The influences of the Motown Era and the black power movement in 1960’s America popularised some of the trends and styles fashionable today. The style’s we see now resemble those of activists and artists such as Angela Davis, Tina Turner and Janet Jackson, who embraced their clothes and accessories as a way of owning their identity and representing Afrocentric style. The birth of hip hop and rap culture in the early 90’s and 2000’s shaped the fashion scene once again. Artists like Tupac, Jay-Z and Kanye West popularised the streetwear culture that is now reflected in brands such as Fendi and Prada, among others. 

Despite owing many of its runway looks and trends to the influences of black culture, has the industry always treated black people with due respect?

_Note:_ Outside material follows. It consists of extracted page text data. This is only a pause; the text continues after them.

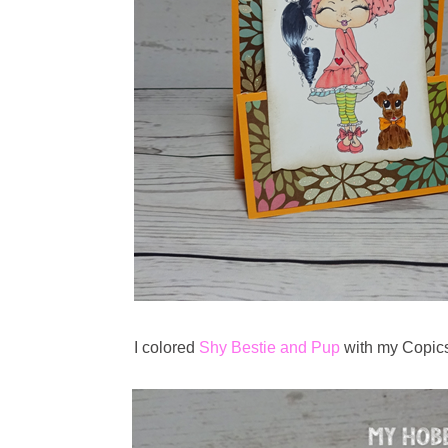
I colored
Shy Bestie and Pup
with my Copics.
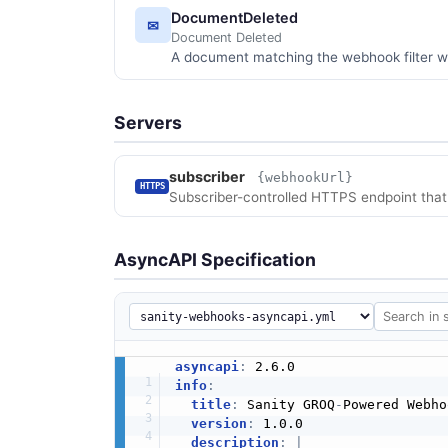
DocumentDeleted
✉
Document Deleted
A document matching the webhook filter w
Servers
subscriber
{webhookUrl}
HTTPS
Subscriber-controlled HTTPS endpoint that
AsyncAPI Specification
asyncapi
:
info
:
title
:
 Sanity GROQ
-
Powered Webho
version
:
 1.0.0

description
:
|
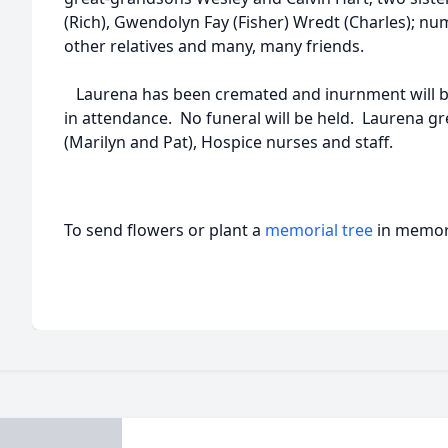
(Rich), Gwendolyn Fay (Fisher) Wredt (Charles); 
other relatives and many, many friends.
Laurena has been cremated and inurnment will be 
in attendance. No funeral will be held. Laurena gr
(Marilyn and Pat), Hospice nurses and staff.
To send flowers or plant a
memorial tree
in memory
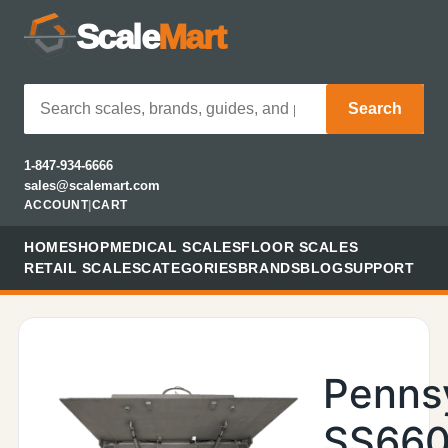
Scale
Mart
Search
1-847-934-6666
sales@scalemart.com
ACCOUNT
|
CART
HOME
SHOP
MEDICAL SCALES
FLOOR SCALES
RETAIL SCALES
CATEGORIES
BRANDS
BLOG
SUPPORT
Penns
SS660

In recent years, brands at the top of the industry have faced criticism for some serious errors in judgement and for being ignorant towards their own racially offensive products and styles.

 May we be reminded of the Gucci blackface scandal? At the centre of which was a black balaclava-style jumper with a cut-out at the mouth surrounded by oversized red lips. At the hefty price of $890 (£688) the jumper was removed from Gucci stores for resembling blackface. High street fashion label, H&M also came under fire for its controversial monkey hoodie. Modelled by a black child, the jumper read: ‘Coolest monkey in the jungle’. The company axed the product and was forced to hire a global diversity leader. Luxury fashion brand, Prada was also criticised for its insensitive red-lipped monkey dolls, which echoed racist “Sambo” imagery.

Does the fashion industry have a cultural appropriation problem? It has not been uncommon in recent years for fashion houses to appropriate and commercialise typically ‘black’ trends and customs. In 2018, Vogue was accused of cultural appropriation for a shoot showing Kendall Jenner with an “afro”. Similarly, Marc Jacobs was criticised for racial insensitivity when he styled his mainly white models in dreadlocks on catwalk.  

However, it is the millions of black and Asian people making our clothes in factories thousands of miles away who arguably face the worst treatment from the industry. Of the 74 million textile workers worldwide, 80% are women of black and Asian backgrounds. Fast fashion is reliant on the exploitation of garment workers, and now, during the Covid-19 pandemic, brands are refusing to pay for billions of pounds worth of orders they had already placed with suppliers in countries like Bangladesh and Cambodia. These manufacturers are now stuck with heaps of unwanted clothes and unable to pay their workers. Hundreds of thousands of garment workers will lose their jobs because of this refusal to pay up.

With accusations of a lack of racial inclusivity in the industry, small steps have been made to increase diversity and equality, as people of colour made up 47% of the models at New York’s most recent fashion week. However, there is still a long way to go. Equal racial representation is not only needed on runways and on magazine covers, but at board level, across management and in the creative studios. Following ‘#blackouttuesday’ the industry has been challenged to do more than post a black square and instead transform all aspects and levels of the industry into living showcases of diversity.